Voltando ao processo Herzog, a Organização dos Estados Americanos perguntou uma coisa e o Itamarati respondeu outra. Disse o Ministério das Relações Exteriores: não é possível abrir nova ação criminal para apurar a morte do jornalista Vladimir Herzog, por causa da lei de anistia. Nova ação criminal? – Não foi aberta nenhuma. E o que tem a anistia com isso? Se houve anistia, é porque há culpados. Caso contrário não teria sentido alegar o esquecimento legal.
Mas, através de Ivo, aliás presidente do Instituto que leva o nome do jornalista, a família Herzog não falou em reabrir coisa alguma. Busca somente a verdade, não a condenação. Para esse objetivo, a presidente Dilma Rousseff instituiu uma Comissão Especial. O Itamarati errou. Sobretudo porque o médico Harry Shibata, que emitiu o atestado de óbito (falso) já se dispôs, pelos jornais, a contar a verdade. Se deseja narrar a verdade, claro, é porque ela ainda não apareceu totalmente. E Shibata não está conseguindo enfrentar sua consciência sem contá-la.

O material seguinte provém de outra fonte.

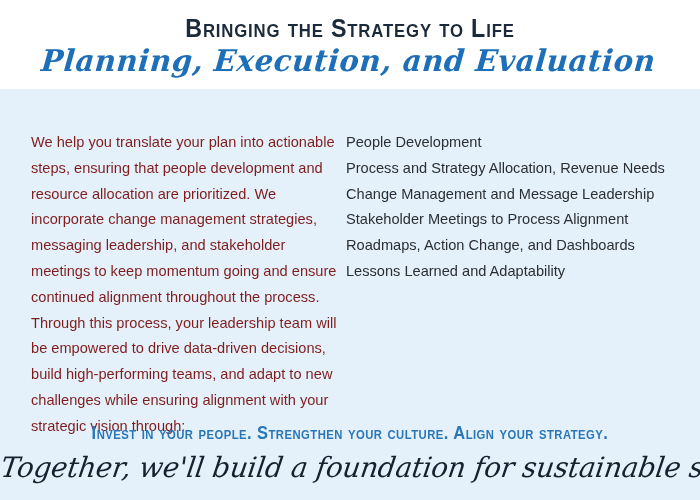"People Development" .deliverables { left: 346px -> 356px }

A posição da chancelaria é contestada também pela diretora do Centro pela Justiça e Direito Internacional, Beatriz Afonso, que a considera contraditória com as afirmações da própria presidente Dilma Rousseff. Como a FSP publica na mesma edição, reportagem de Paulo Peixoto, foto do Arquivo Histórico de Juiz de Fora, Dilma afirmou em seu depoimento de 2001 ter enfrentado a morte e a solidão, ao se tornar personagem de um fuzilamento simulado.
De fato, a busca da verdade, cujo acervo pertence à memória do Brasil, nada tem a ver com a anistia. Tenha sido ela destinada a atores vivos ou mortos da cena nacional. Houve até um caso de anistia pelo Supremo Tribunal Federal. Foi em 1946 e se referiu ao escritor Gerardo Melo Mourão.
Ele fora condenado à morte pelo governo ditatorial de Vargas, acusado de traição. Era integralista. Isso em 1942 quando o Brasil entrou na guerra ao lado dos EUA, Inglaterra e União Soviética contra a Alemanha Nazista de Hitler. Havia vários outros presos políticos condenados, mas não à morte, Luis Carlos Prestes entre eles.
Mas em fevereiro de 45, Vargas anistiou quase todos. Menos Gerardo Melo Mourão. Getúlio foi deposto em 29 de outubro. No dia 2 de dezembro, também de 45, o general Eurico Dutra eleito presidente da República. A Constituição iniciou seus trabalhos e no mês de setembro de 46 concluiu a Carta da Redemocratização. Não previa pena de morte, a não ser durante período de guerra. Como não estávamos mais em guerra, o STF anistiou Melo Mourão. Esse episódio pertence ao passado.
O dossiê Herzog traz à memória do presente. Como em nenhuma situação humana seja a que pretexto for, pode-se transformar a vítima em culpado, a família não quer reviver nenhuma ação criminal. Deseja apenas a verdade. Nada mais que a verdade, como os juramentos que o cinema registra sempre nos tribunais americanos.